Whenever a line in the entries includes the word "nose", copy that line out.

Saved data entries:
= Beginning of Section =

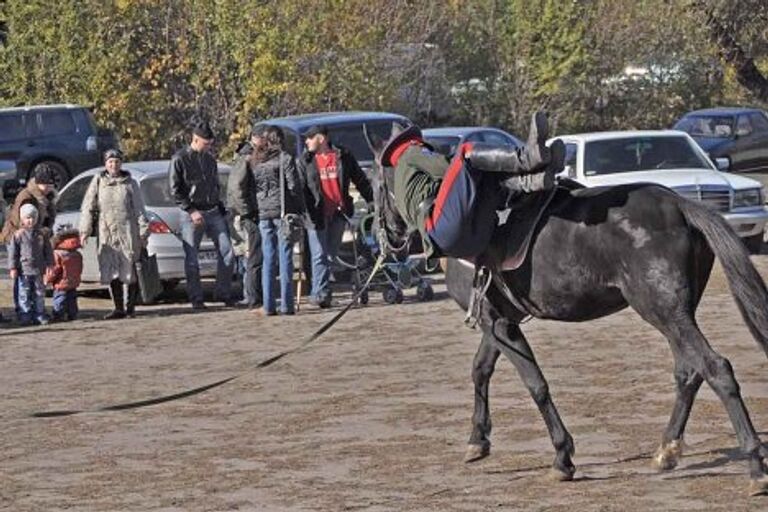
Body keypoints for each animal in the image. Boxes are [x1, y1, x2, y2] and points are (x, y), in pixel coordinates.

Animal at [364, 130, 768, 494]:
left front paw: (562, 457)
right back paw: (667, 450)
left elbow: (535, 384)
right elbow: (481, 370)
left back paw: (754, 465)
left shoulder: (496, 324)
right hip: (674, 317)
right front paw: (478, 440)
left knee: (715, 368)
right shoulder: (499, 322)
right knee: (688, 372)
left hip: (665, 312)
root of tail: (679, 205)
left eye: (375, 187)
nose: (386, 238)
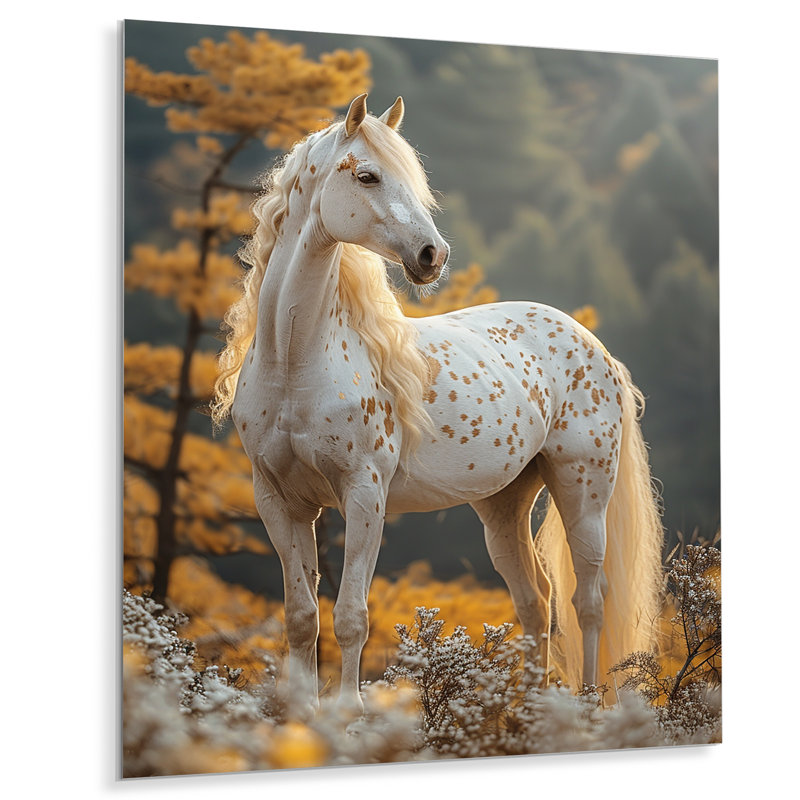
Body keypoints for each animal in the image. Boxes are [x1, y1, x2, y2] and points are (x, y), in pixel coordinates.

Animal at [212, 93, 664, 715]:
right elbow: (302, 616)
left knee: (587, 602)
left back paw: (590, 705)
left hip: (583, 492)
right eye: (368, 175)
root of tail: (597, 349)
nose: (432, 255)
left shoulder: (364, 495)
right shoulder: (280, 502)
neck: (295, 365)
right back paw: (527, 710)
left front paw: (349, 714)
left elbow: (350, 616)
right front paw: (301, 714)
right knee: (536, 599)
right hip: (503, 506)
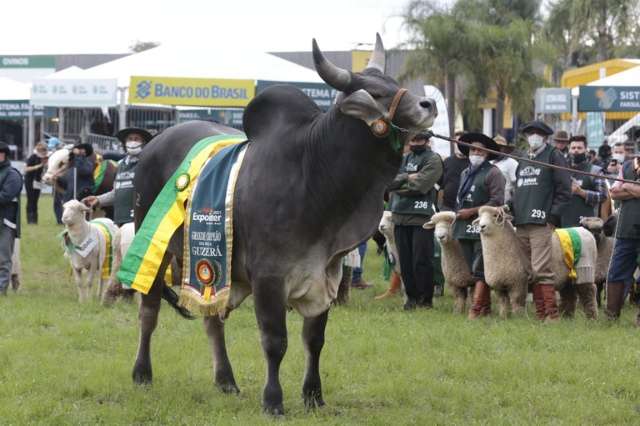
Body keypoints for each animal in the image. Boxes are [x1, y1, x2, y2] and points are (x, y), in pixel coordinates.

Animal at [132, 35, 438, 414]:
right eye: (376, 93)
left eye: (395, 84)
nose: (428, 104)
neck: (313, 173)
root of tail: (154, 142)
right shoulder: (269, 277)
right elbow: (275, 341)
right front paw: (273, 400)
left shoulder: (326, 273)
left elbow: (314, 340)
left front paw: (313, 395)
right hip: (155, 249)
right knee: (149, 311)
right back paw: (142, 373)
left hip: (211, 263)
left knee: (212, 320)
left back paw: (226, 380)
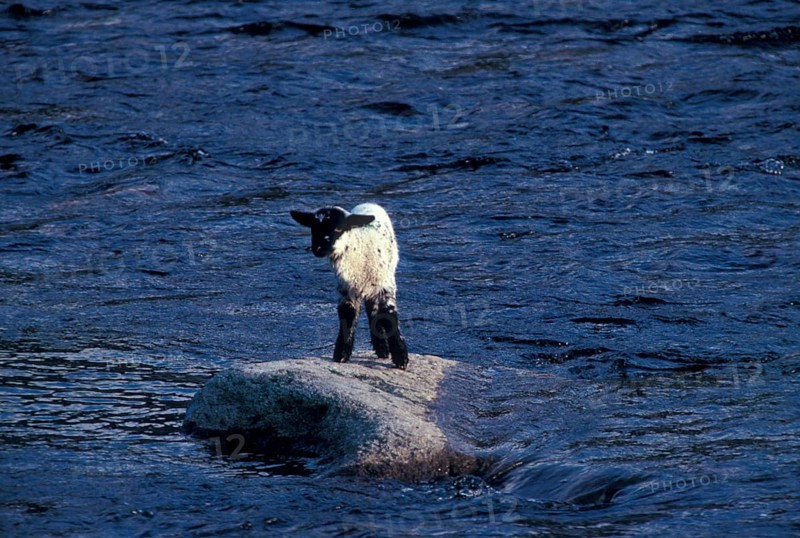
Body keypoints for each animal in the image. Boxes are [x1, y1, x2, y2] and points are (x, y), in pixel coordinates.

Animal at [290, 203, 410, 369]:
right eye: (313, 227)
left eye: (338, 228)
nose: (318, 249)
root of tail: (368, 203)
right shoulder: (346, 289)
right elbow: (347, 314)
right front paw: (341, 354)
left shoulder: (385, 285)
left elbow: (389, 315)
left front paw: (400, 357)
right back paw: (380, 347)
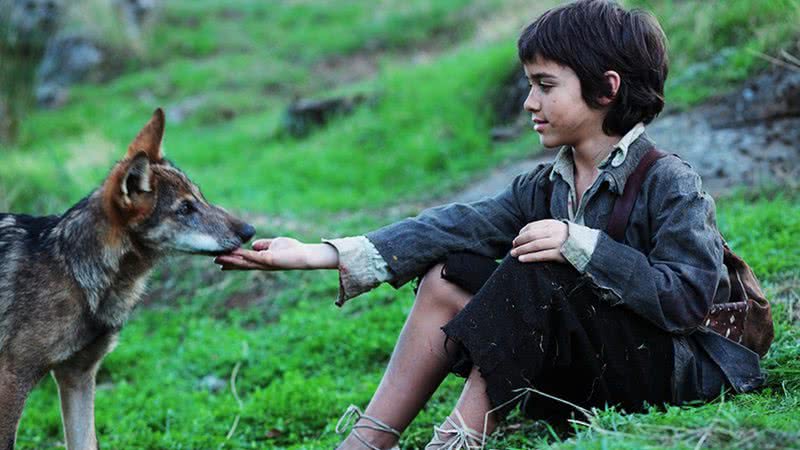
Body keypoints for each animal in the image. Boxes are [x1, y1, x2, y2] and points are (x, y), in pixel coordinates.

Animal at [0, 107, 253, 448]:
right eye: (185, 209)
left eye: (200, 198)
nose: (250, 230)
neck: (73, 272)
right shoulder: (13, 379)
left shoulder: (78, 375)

= End of Section =
= Beginning of Section =

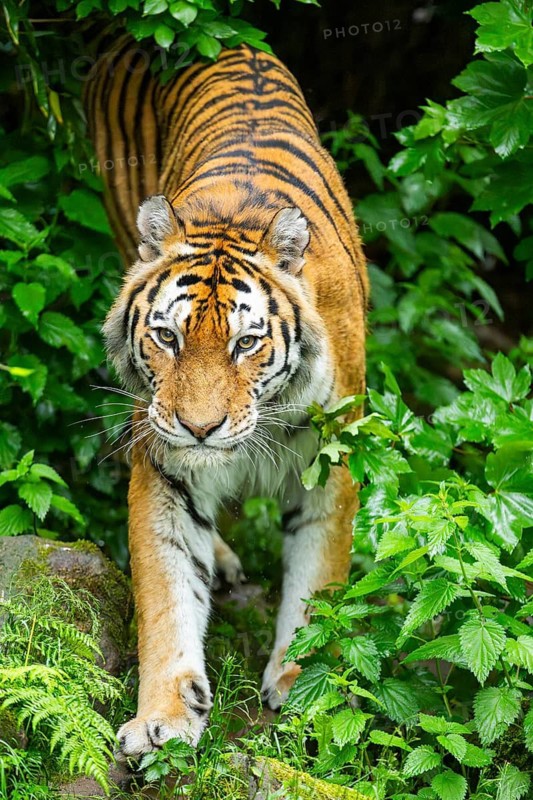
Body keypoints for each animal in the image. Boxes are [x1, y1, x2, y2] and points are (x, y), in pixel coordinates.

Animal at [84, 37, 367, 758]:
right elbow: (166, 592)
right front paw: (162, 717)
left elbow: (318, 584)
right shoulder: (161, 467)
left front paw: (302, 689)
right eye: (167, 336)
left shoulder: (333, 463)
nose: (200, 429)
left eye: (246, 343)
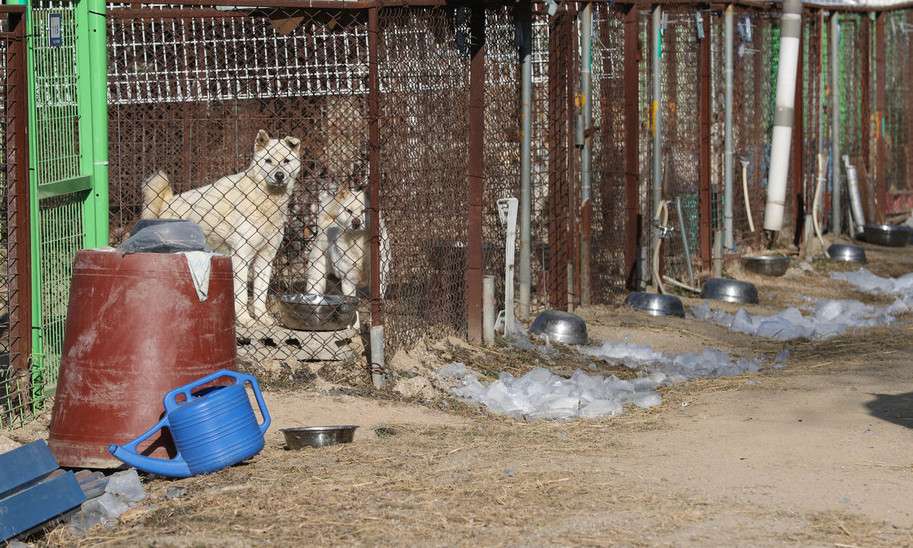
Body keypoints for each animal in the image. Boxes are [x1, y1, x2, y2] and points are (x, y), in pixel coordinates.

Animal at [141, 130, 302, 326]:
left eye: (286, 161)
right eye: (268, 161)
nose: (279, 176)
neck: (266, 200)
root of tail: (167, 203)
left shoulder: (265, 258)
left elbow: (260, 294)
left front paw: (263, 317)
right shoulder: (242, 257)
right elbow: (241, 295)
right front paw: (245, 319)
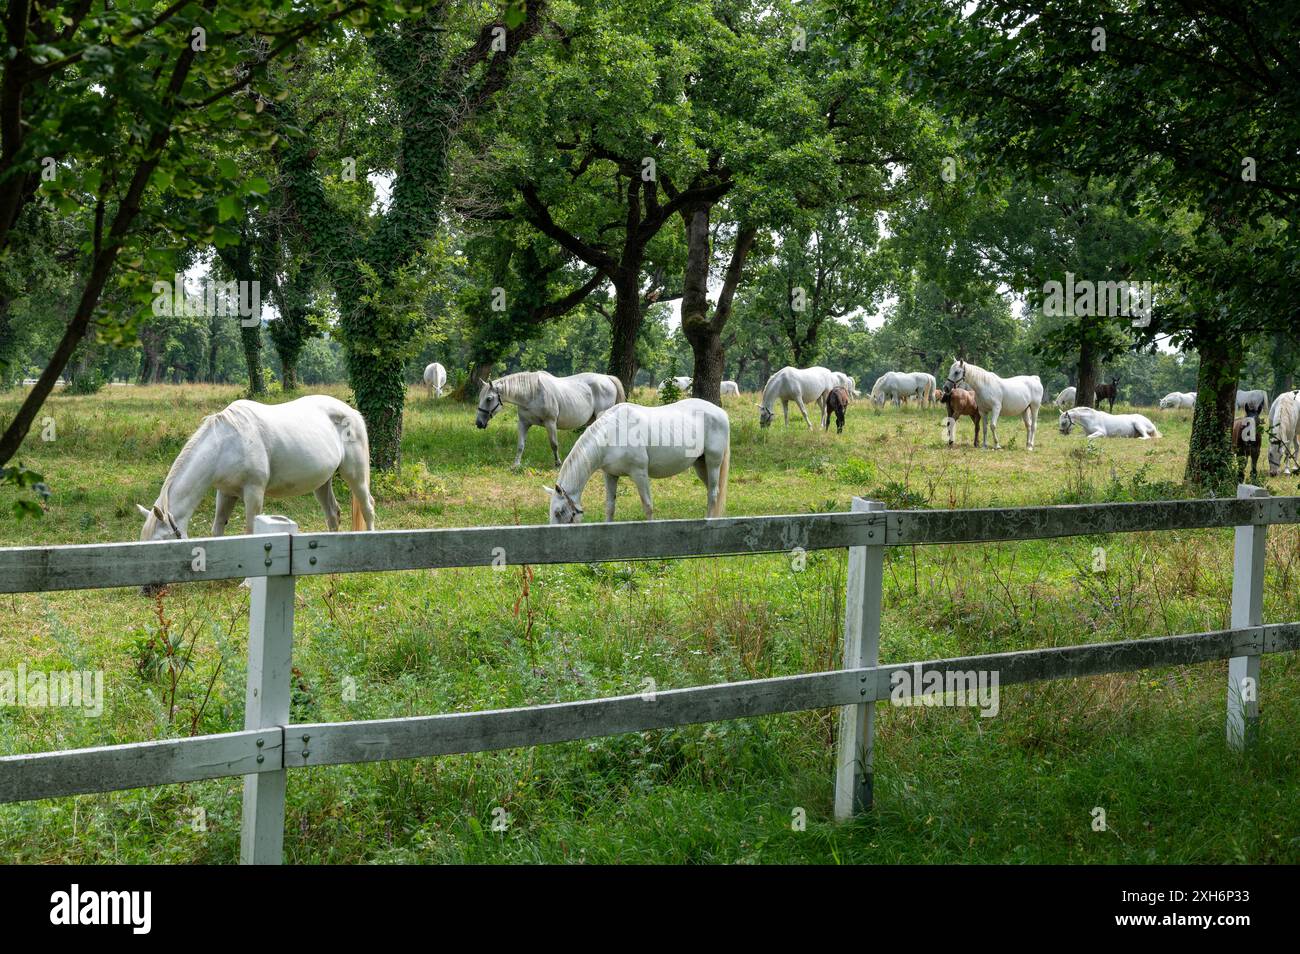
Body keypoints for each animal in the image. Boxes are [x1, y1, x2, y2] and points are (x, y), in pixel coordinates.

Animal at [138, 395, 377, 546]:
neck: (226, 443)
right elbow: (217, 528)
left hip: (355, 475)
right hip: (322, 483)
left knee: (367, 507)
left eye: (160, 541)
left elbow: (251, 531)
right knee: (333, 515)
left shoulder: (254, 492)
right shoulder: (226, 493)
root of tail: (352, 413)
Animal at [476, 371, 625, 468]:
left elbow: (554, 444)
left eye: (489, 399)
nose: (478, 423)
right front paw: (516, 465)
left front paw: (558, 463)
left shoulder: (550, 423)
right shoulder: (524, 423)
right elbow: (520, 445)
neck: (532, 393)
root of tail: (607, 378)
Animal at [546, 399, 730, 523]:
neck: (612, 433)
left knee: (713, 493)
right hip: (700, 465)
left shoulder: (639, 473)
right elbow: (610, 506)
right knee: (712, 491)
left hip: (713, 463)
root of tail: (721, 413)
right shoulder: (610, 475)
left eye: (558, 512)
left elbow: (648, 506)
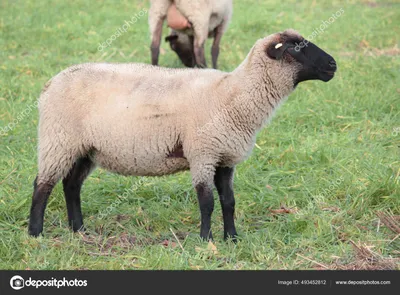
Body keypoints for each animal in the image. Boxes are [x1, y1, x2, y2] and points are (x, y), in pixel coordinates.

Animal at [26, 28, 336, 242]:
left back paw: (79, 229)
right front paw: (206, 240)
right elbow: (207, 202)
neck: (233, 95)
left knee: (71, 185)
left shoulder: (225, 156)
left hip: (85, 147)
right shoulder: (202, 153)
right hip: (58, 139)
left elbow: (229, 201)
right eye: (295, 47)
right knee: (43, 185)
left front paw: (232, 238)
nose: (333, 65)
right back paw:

= End of Section =

Result for this exercise:
nose: (386, 238)
nose: (432, 255)
nose: (428, 104)
nose: (318, 249)
nose: (250, 230)
nose: (200, 429)
nose: (279, 176)
nose: (478, 423)
nose: (333, 65)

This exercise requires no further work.